The response must contain every line from the records below that has "buttons".

* [Extracted records]:
▽

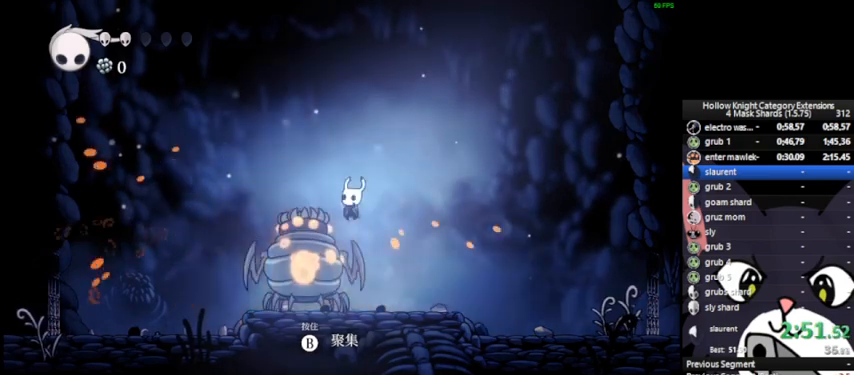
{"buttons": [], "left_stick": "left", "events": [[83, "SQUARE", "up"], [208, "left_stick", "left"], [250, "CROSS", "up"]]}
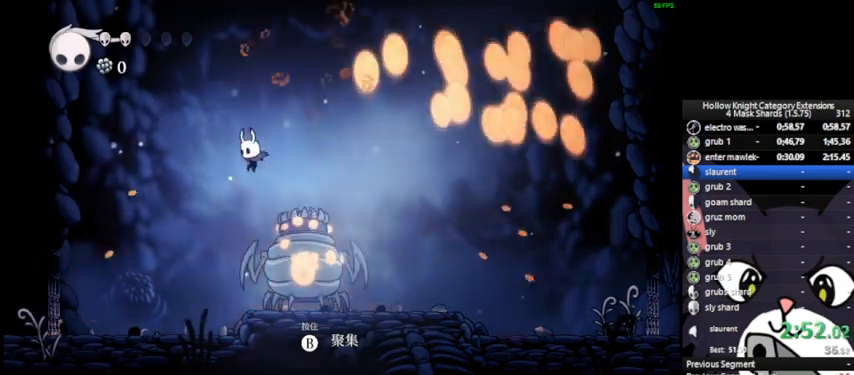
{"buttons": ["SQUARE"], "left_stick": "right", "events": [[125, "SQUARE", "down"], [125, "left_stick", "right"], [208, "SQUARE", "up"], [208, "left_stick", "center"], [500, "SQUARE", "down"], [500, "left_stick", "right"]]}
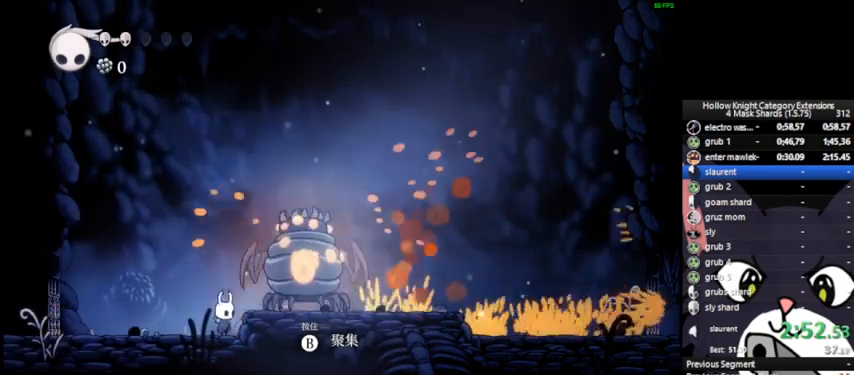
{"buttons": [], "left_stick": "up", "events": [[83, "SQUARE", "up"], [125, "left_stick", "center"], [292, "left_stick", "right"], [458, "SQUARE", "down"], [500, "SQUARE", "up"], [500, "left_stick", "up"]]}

△
▽

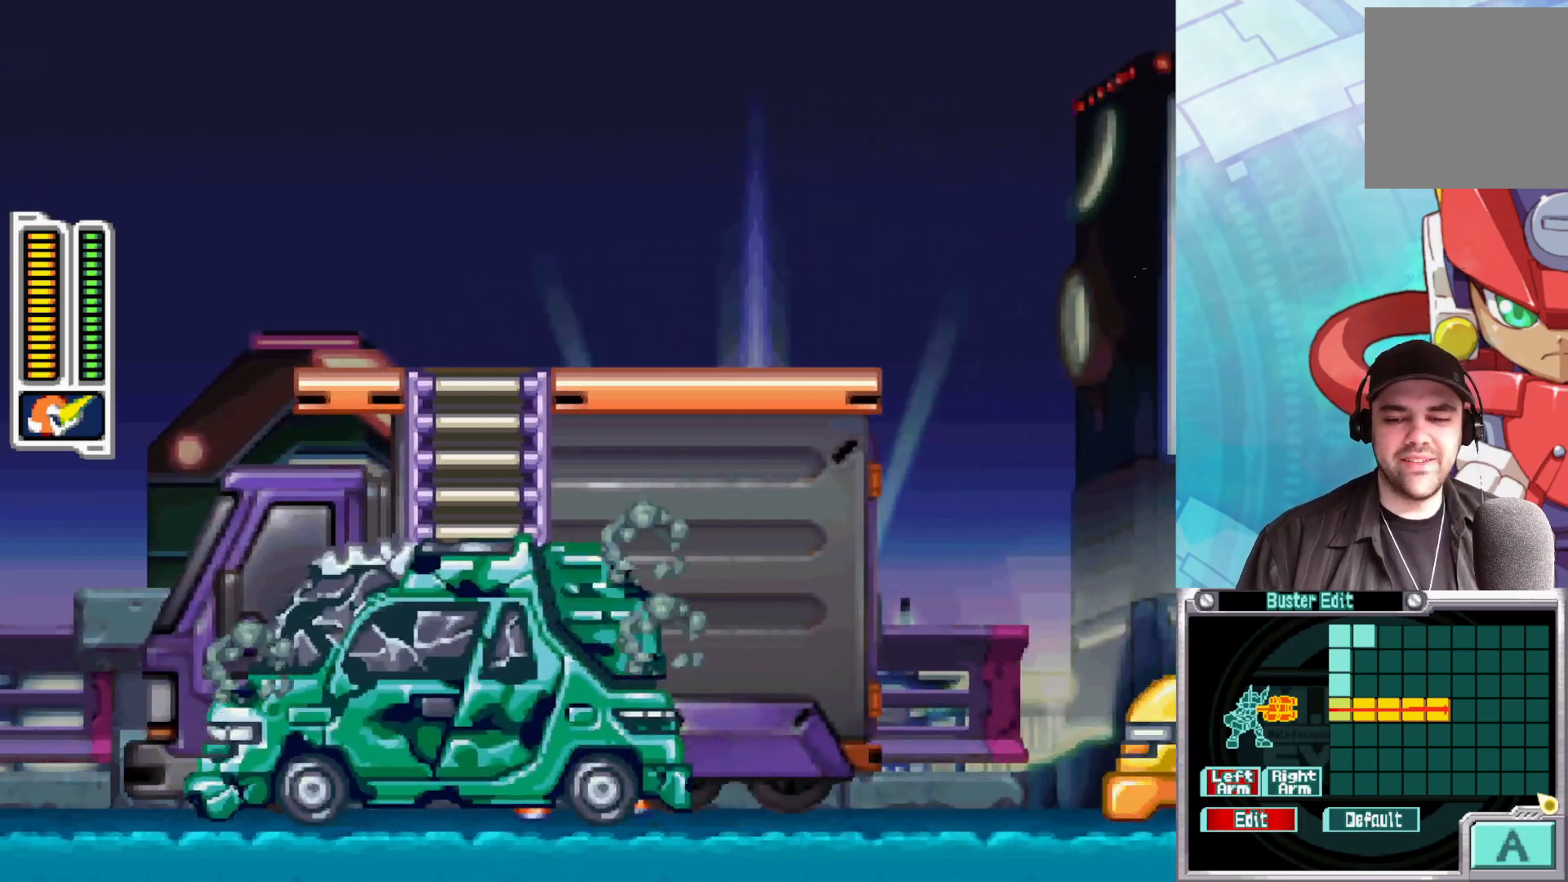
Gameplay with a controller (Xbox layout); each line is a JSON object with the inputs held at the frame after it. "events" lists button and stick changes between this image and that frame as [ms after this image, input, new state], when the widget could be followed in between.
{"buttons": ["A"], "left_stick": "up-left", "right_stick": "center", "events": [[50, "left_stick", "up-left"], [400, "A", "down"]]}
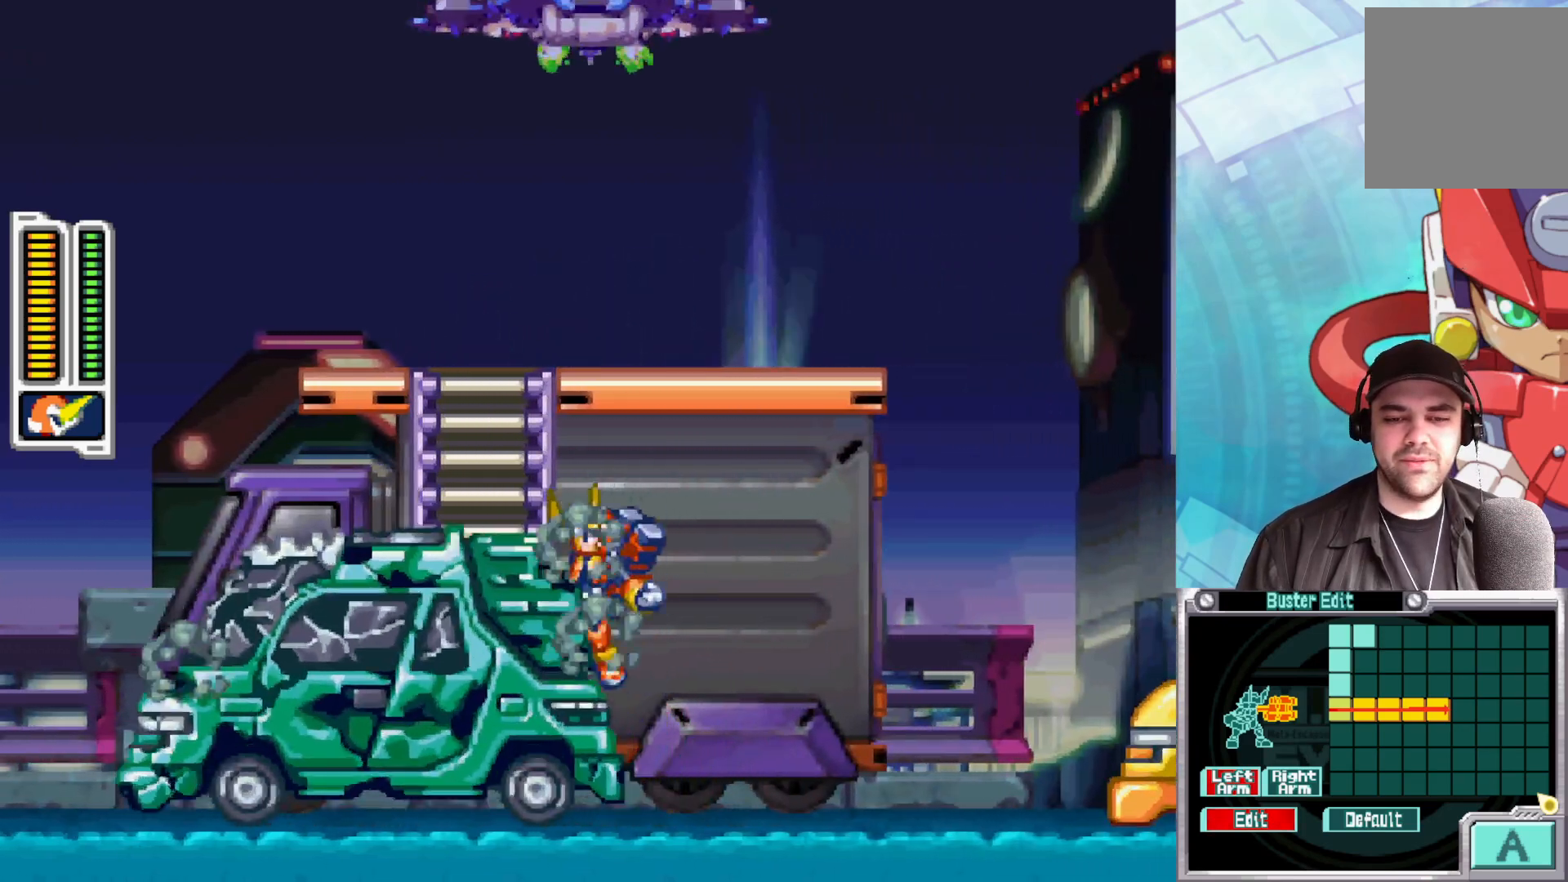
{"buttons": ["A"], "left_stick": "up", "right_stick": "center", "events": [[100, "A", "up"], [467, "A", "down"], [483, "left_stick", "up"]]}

△
▽

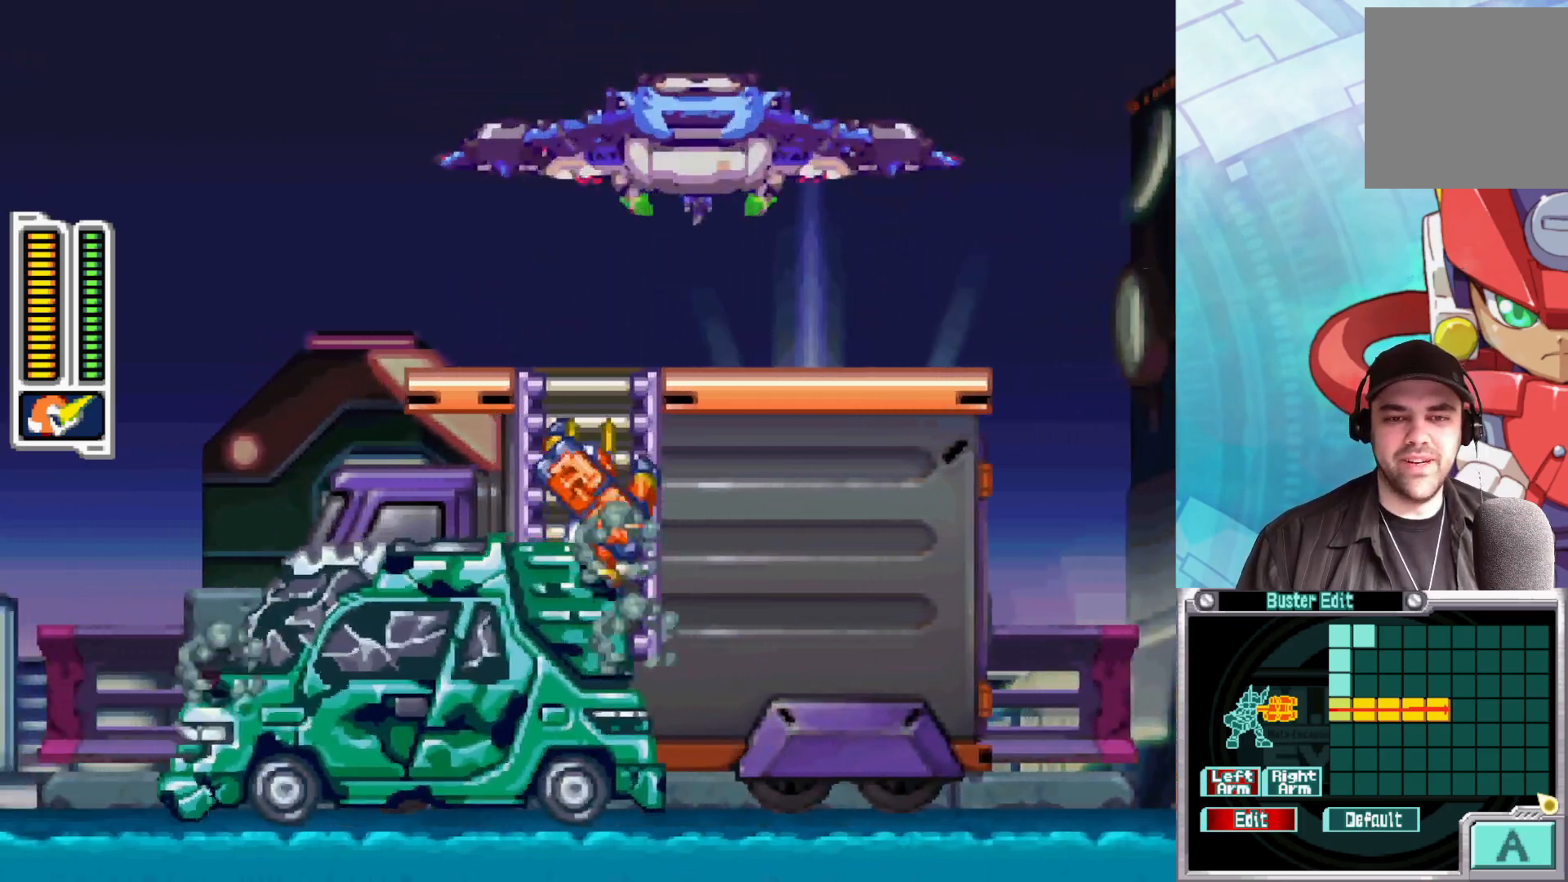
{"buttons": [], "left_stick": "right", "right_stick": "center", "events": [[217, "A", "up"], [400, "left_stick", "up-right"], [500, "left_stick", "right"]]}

△

* [Answer for this exercise]:
{"buttons": [], "left_stick": "left", "events": [[83, "SQUARE", "up"], [208, "left_stick", "left"], [250, "CROSS", "up"]]}
{"buttons": ["SQUARE"], "left_stick": "right", "events": [[125, "SQUARE", "down"], [125, "left_stick", "right"], [208, "SQUARE", "up"], [208, "left_stick", "center"], [500, "SQUARE", "down"], [500, "left_stick", "right"]]}
{"buttons": [], "left_stick": "up", "events": [[83, "SQUARE", "up"], [125, "left_stick", "center"], [292, "left_stick", "right"], [458, "SQUARE", "down"], [500, "SQUARE", "up"], [500, "left_stick", "up"]]}
{"buttons": ["A"], "left_stick": "up-left", "right_stick": "center", "events": [[50, "left_stick", "up-left"], [400, "A", "down"]]}
{"buttons": ["A"], "left_stick": "up", "right_stick": "center", "events": [[100, "A", "up"], [467, "A", "down"], [483, "left_stick", "up"]]}
{"buttons": [], "left_stick": "right", "right_stick": "center", "events": [[217, "A", "up"], [400, "left_stick", "up-right"], [500, "left_stick", "right"]]}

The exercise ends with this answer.